Tel Aviv Open Markets
After visiting so many cities of the world, and thoroughly looking into the shopping scene of each and every one, I have come to the conclusion that Tel Aviv is a shopper's heaven. It has everything a shopping saavy tourist needs, and some of the best open markets.
This article will focus on the many open markets in Tel-Aviv, and each of the markets' uniqueness, so here it goes...
- Shuk Hakarmel - Tel Aviv's central fresh products and food market. It offers food, fruits, vegetables and also a few stands with basic clothing and lingerie. The north entrance to shuk hakarmel is from Allenby street - next to king george st. and the south entrance is from "Karmelit" bus station - next to the David intercontinental.
- Shuk Betzalel - Tel Aviv's textile and shopping market, where you can buy children's clothes, women's clothes, lingerie and other textile at extrmely low prices.
Suhk Betzalel's main streets are Beit Lehem, Betzalel, Hamakabi and Tchernichovsky.
Entering Shuk Betzalel can be from king george or Allenby street - to the north - west from their corner.
- Shuk Levinski - a strange mixture of a spices market, and a street for buying lamp shades. Here you can buy the best "bureks" in town, as well as spices and greek-turkish delights.
Levinski market is on Levinski street - between Aliya and Hertzel streets.
- The flea market - Jaffa's biggest market is a traditional flea market. It is surrounded by many other small markets. Getting there is easiest from Jaffa's clock square - turn left after leaving the square to the south.
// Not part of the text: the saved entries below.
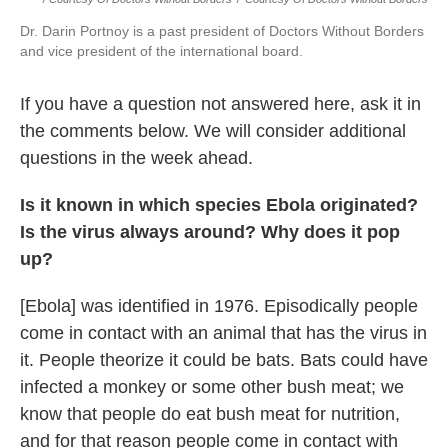
Dr. Darin Portnoy is a past president of Doctors Without Borders
and vice president of the international board.
If you have a question not answered here, ask it in
the comments below.
We will consider additional
questions in the week ahead.
Is it known in which species Ebola originated?
Is the virus always around? Why does it pop
up?
[Ebola] was identified in 1976. Episodically people
come in contact with an animal that has the virus in
it. People theorize it could be bats. Bats could have
infected a monkey or some other bush meat; we
know that people do eat bush meat for nutrition,
and for that reason people come in contact with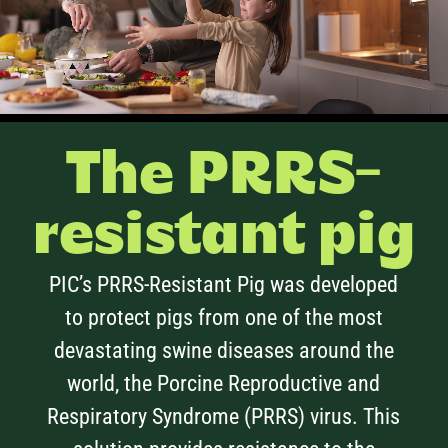
The PRRS-
resistant pig
PIC’s PRRS-Resistant Pig was developed
to protect pigs from one of the most
devastating swine diseases around the
world, the Porcine Reproductive and
Respiratory Syndrome (PRRS) virus. This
- Shuk Hatikva - this market is not really at the heart of Tel-Avvi, but it is one of the biggest food markets in Israel, and really worth a visit. It has recently been renovated, and now it's cleaner and tydier.
The Tikva market entrance is from the "Etzel" street on "shchunat hatikva".
I recommend that you visit all markets - each is unique, and gives a much better experience than any shopping mall.